In the process sulfur compounds separated from gas will be converted into ammonium sulfate, which is a chemical fertilizer used in the agro sector, in a separate unit.

Nouri Company is one of the largest aromatics manufacturers in the world with annual capacity of 4.5 million tons.

Established in 2007 in, it is a subsidiary of the Persian Gulf Petrochemical Industries Co., the biggest consortium of Iranian petrochemical producers.

The plant's output, which includes paraxylene, orthoxaylene and raffinate, is exported to the Persian Gulf Arab states, India, China and South Korea.

Namvaran Company was founded in 1979 and provides engineering services to oil, gas, petrochemical, mine and metal industries. Since inception it has carried out more than 250 projects in and outside Iran.

 

 

Long Way Ahead 

The National Iranian Oil Company has reported that gas flaring in oilfields declined 40% in 2019 compared to 2017. Daily gas flaring in 2017 was 50 million cubic meters but dropped to less than 30 mcm in 2019, it said.
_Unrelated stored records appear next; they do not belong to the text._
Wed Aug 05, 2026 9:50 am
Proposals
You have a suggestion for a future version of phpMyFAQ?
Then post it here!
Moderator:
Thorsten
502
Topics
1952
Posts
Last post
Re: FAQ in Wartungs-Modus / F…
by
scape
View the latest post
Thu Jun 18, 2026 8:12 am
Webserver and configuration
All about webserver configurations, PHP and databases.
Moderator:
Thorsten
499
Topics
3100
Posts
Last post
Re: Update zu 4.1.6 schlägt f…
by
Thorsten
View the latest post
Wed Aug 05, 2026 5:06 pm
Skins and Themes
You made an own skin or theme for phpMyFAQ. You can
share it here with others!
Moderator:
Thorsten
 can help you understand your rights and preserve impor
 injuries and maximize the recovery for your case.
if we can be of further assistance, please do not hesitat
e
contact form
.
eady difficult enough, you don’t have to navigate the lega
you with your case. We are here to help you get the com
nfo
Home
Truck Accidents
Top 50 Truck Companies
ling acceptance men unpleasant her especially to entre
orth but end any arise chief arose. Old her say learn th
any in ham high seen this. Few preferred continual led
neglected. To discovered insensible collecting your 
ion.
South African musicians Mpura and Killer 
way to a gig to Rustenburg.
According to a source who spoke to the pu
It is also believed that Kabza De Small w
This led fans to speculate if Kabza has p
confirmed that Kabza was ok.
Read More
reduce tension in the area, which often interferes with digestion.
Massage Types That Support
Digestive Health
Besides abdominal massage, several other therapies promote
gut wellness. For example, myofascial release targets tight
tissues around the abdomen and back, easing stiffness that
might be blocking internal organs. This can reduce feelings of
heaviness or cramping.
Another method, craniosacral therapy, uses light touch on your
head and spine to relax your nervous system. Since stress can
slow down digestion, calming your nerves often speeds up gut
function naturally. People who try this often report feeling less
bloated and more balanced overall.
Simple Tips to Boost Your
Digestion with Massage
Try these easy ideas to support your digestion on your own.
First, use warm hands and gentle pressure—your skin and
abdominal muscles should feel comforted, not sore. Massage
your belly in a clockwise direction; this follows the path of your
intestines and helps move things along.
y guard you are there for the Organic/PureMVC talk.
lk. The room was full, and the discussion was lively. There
Since 2008 Iran has prevented the flaring of 12 billion cubic meters of associated petroleum gases, a source of global warming, NIOC data show.

Despite the considerable decline in two years, Iran is still among the top gas-flaring countries after the US, Russia and Iraq. The waste (30 mcm/d last year) is yet a strong indication that there is still a long way to go.

Collection of APG is an important safety measure at many oil and gas production sites as it also prevents industrial plant equipment from over-pressure and explosion.

Iran has made progress in using flare gas either for power generation or as feed for refineries and petrochemical factories. The government is said to have invested more than $5 billion in related projects.

 

 

Global Problem

Global gas flaring increased to 150 billion cubic meters in 2019, the highest level in more than a decade, according to the World Bank.

Gas flaring in fragile or conflict-affected countries climbed from 2018 to 2019, in Syria by 35% and in Venezuela 16%, the global lender said in a report.

The top four gas flaring countries - Russia, Iraq, the United States, and Iran - continue to account for 45% of all global gas flaring, for three years running (2017-2019).

However, gas flaring fell by 10% in the first quarter of 2020, with declines across most of the top 30 gas flaring countries due to the Covid-19 pandemic, which has shut down several refineries across the world due to the reduction in fuel demand.